Não Sou Ninguém
Rogério Skylab
Rotina e vazio existencial em “Não Sou Ninguém” de Rogério Skylab
A música “Não Sou Ninguém”, de Rogério Skylab, destaca-se por transformar situações cotidianas em um retrato desconcertante da alienação e do vazio existencial. Skylab alterna cenas comuns, como “assistir Chaves depois da escola” ou “tomar banho”, com imagens chocantes, como o desejo de “explodir uma bomba” ou “matar gatinhos com corda de nylon”. Essa transição brusca do trivial para o grotesco é uma marca do artista e serve para provocar o ouvinte, mostrando como a rotina pode esconder pensamentos e impulsos perturbadores. A música sugere que a apatia e a desconexão emocional podem levar a extremos, questionando até que ponto o cotidiano pode mascarar sentimentos sombrios.

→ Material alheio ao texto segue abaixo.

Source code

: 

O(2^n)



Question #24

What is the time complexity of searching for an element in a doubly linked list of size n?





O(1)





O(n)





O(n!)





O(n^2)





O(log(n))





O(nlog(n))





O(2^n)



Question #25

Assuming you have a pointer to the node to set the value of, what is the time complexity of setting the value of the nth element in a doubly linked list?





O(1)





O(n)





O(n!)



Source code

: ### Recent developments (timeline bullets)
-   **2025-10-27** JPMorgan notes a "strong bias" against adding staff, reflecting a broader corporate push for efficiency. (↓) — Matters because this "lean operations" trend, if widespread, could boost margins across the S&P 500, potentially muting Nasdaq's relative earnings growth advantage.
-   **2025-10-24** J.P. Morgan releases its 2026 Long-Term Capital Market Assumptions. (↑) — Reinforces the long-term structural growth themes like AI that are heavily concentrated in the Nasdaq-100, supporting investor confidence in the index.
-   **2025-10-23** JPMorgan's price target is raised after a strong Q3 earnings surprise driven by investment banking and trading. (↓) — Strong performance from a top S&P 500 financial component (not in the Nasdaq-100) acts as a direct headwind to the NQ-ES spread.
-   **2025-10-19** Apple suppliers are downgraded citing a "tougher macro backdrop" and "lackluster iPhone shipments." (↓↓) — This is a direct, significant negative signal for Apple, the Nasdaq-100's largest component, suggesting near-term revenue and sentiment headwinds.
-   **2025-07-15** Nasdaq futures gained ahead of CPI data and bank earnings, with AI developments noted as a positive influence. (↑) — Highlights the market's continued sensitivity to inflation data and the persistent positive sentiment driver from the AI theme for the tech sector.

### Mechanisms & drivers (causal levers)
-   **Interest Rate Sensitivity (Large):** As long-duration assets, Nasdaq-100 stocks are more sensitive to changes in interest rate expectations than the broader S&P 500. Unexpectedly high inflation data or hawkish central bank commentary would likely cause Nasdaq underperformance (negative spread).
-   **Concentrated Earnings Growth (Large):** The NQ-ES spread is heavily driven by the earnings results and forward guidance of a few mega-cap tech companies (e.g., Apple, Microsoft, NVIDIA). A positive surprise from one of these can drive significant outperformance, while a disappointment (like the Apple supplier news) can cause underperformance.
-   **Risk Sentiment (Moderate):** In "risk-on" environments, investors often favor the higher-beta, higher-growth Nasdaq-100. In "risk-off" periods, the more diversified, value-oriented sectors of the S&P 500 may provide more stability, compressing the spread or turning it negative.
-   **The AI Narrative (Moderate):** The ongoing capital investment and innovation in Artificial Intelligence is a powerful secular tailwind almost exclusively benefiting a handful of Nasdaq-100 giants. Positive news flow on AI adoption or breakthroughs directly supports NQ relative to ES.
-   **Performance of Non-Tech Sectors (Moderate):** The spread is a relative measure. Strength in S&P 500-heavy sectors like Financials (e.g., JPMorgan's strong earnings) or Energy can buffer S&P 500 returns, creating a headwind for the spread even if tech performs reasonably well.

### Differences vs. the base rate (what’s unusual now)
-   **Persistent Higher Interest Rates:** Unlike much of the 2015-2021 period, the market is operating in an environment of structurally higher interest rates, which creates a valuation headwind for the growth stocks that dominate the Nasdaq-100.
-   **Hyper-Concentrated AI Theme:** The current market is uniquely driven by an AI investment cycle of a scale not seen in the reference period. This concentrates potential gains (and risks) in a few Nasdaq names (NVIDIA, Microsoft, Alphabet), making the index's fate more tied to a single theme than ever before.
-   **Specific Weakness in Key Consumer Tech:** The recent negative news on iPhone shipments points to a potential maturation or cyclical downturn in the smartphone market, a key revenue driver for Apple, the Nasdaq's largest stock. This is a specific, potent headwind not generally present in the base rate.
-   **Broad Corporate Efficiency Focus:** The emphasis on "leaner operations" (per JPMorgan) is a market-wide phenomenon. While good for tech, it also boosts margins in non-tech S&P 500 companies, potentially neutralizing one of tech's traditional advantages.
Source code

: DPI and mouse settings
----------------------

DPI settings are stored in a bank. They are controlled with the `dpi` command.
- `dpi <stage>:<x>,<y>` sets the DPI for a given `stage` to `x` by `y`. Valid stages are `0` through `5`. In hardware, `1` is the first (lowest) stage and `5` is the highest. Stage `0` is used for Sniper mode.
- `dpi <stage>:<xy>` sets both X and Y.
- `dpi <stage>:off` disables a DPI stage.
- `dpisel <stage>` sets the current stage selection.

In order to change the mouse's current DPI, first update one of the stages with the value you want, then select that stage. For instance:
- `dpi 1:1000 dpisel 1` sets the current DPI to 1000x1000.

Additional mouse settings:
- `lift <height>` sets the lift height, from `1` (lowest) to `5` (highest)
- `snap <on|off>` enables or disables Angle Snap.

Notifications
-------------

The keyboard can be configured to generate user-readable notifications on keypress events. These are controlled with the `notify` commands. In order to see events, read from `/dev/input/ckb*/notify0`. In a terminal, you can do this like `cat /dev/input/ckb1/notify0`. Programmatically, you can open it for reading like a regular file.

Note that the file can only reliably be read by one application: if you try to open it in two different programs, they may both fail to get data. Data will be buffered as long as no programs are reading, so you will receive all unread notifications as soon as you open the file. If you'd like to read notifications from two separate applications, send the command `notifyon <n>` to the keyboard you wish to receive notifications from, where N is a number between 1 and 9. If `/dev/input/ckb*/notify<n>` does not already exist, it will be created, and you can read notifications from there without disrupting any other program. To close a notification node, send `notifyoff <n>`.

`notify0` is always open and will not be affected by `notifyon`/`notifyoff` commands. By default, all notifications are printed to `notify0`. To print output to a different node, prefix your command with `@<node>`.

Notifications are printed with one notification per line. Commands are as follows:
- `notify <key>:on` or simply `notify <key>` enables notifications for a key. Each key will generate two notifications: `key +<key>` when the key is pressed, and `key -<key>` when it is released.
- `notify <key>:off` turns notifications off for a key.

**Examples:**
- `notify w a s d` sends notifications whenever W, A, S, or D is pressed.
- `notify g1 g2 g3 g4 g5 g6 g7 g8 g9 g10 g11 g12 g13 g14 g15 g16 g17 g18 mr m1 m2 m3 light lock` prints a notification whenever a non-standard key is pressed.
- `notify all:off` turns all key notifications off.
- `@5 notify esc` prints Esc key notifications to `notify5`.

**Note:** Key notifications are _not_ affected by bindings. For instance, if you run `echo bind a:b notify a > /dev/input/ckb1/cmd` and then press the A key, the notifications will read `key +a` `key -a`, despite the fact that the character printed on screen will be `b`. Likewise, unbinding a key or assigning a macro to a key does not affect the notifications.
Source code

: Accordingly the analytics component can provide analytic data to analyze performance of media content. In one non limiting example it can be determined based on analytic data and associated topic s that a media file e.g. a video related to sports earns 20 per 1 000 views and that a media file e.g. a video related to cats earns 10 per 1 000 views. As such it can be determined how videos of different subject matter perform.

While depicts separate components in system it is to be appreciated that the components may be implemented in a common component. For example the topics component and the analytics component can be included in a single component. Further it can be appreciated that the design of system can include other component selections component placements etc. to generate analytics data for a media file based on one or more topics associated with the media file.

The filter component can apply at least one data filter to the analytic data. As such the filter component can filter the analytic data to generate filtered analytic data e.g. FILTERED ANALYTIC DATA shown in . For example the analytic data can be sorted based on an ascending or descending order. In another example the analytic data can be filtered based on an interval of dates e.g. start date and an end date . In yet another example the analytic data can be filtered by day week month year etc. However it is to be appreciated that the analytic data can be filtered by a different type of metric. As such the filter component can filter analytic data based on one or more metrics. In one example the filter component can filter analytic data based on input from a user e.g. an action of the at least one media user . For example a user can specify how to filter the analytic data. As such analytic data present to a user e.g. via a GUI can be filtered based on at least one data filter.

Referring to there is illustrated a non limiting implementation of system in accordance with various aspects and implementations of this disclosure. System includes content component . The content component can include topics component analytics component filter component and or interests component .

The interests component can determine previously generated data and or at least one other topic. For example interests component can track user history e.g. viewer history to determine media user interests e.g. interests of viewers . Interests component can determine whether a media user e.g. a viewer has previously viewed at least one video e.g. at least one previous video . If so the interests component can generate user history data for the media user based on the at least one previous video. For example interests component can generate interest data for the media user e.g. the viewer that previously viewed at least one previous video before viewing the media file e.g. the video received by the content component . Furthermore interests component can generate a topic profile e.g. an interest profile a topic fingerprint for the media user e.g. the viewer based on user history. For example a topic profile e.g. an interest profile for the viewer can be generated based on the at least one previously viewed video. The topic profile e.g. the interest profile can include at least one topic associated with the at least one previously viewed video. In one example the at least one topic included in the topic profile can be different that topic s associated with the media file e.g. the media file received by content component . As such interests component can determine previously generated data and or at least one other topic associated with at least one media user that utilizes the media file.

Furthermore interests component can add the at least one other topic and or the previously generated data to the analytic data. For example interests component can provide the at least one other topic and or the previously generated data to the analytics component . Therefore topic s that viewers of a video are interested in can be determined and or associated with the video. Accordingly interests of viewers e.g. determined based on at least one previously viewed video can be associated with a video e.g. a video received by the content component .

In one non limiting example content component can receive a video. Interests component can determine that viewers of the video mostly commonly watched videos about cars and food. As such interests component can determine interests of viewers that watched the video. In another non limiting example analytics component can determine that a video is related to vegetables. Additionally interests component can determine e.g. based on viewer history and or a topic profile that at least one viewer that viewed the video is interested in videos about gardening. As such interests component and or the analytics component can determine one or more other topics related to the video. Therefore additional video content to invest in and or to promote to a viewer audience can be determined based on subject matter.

O título “Não Sou Ninguém” reforça a sensação de insignificância e perda de identidade, especialmente no trecho “Vou caindo em queda livre, tô a mais de cem, na vertigem do abismo, não sou ninguém”. Skylab aborda a ideia de estar à deriva, sem propósito ou pertencimento, um tema frequente em sua obra. O uso de humor ácido e imagens grotescas, como “fico tirando meleca, pensando nela” e o desejo sexual explícito, funciona como crítica à banalização do mal e à superficialidade das relações humanas. Assim, Skylab utiliza o choque e o absurdo para questionar o sentido da existência e a capacidade de sentir diante de uma rotina vazia e automatizada.
O significado desta letra foi gerado automaticamente.